REQUIRED ACTION → All lines in the data below carrying the string "about" are to be located and copied.

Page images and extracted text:

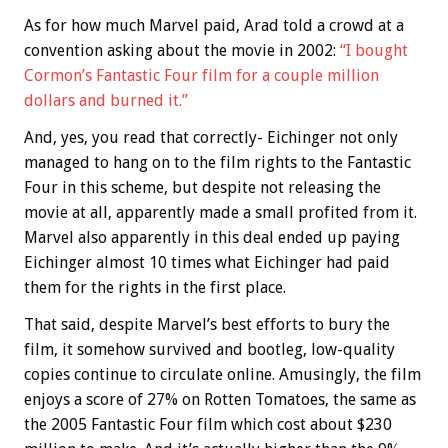
As for how much Marvel paid, Arad told a crowd at a
convention asking about the movie in 2002:
“I bought
Cormon’s Fantastic Four film for a couple million
dollars and burned it.”
And, yes, you read that correctly- Eichinger not only
managed to hang on to the film rights to the Fantastic
Four in this scheme, but despite not releasing the
movie at all, apparently made a small profited from it.
Marvel also apparently in this deal ended up paying
Eichinger almost 10 times what Eichinger had paid
them for the rights in the first place.
That said, despite Marvel’s best efforts to bury the
film, it somehow survived and bootleg, low-quality
copies continue to circulate online. Amusingly, the film
enjoys a score of 27% on Rotten Tomatoes, the same as
the 2005 Fantastic Four film which cost about $230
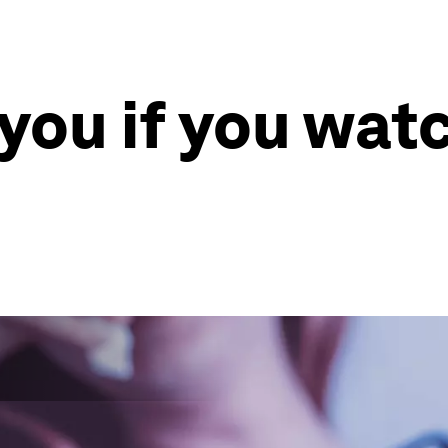
l you if you wa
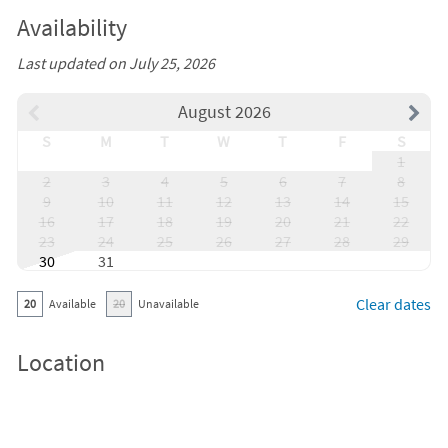
Availability
Last updated on July 25, 2026
August 2026
S
M
T
W
T
F
S
1
2
3
4
5
6
7
8
9
10
11
12
13
14
15
16
17
18
19
20
21
22
23
24
25
26
27
28
29
30
31
Clear dates
20
Available
20
Unavailable
Location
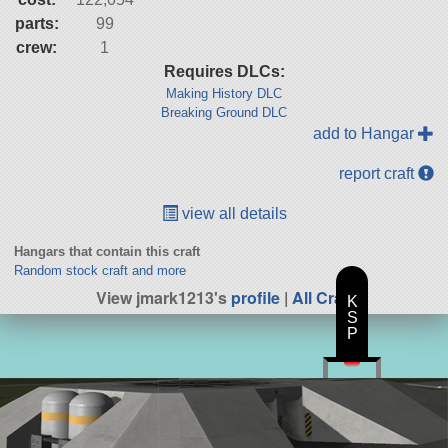
parts:
99
crew:
1
Requires DLCs:
Making History DLC
Breaking Ground DLC
add to Hangar
report craft
view all details
Hangars that contain this craft
Random stock craft and more
View jmark1213's
profile
|
All Craft
K
S
P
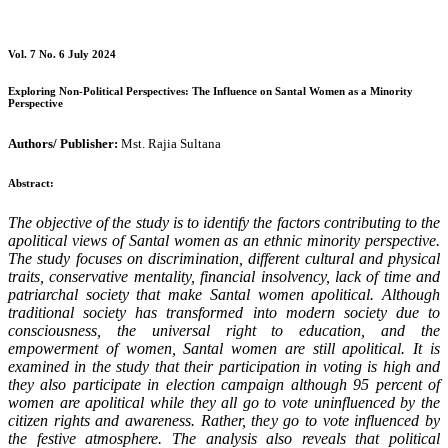
Vol. 7 No. 6 July 2024
Exploring Non-Political Perspectives: The Influence on Santal Women as a Minority
Perspective
Authors/ Publisher:
Mst. Rajia Sultana
Abstract:
The objective of the study is to identify the factors contributing to the
apolitical views of Santal women as an ethnic minority perspective.
The study focuses on discrimination, different cultural and physical
traits, conservative mentality, financial insolvency, lack of time and
patriarchal society that make Santal women apolitical. Although
traditional society has transformed into modern society due to
consciousness, the universal right to education, and the
empowerment of women, Santal women are still apolitical. It is
examined in the study that their participation in voting is high and
they also participate in election campaign although 95 percent of
women are apolitical while they all go to vote uninfluenced by the
citizen rights and awareness. Rather, they go to vote influenced by
the festive atmosphere.
The analysis also reveals that political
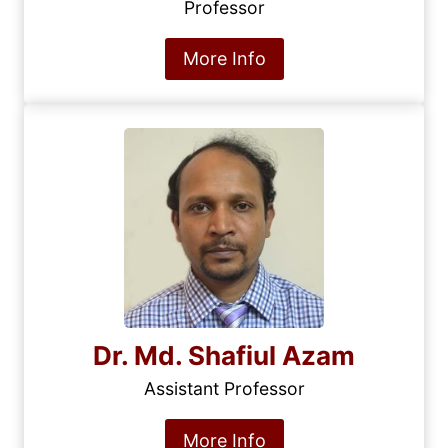
Professor
More Info
Dr. Md. Shafiul Azam
Assistant Professor
More Info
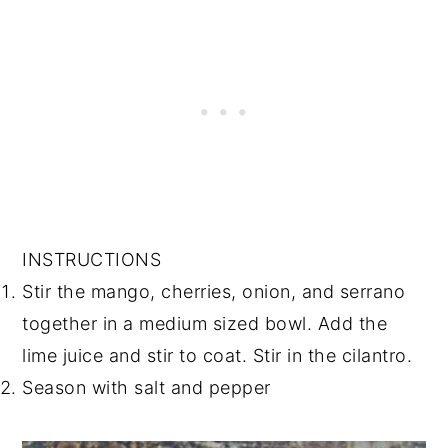
INSTRUCTIONS
Stir the mango, cherries, onion, and serrano
together in a medium sized bowl. Add the
lime juice and stir to coat. Stir in the cilantro.
Season with salt and pepper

EXERCISE RESULT →
convention asking about the movie in 2002:
the 2005 Fantastic Four film which cost about $230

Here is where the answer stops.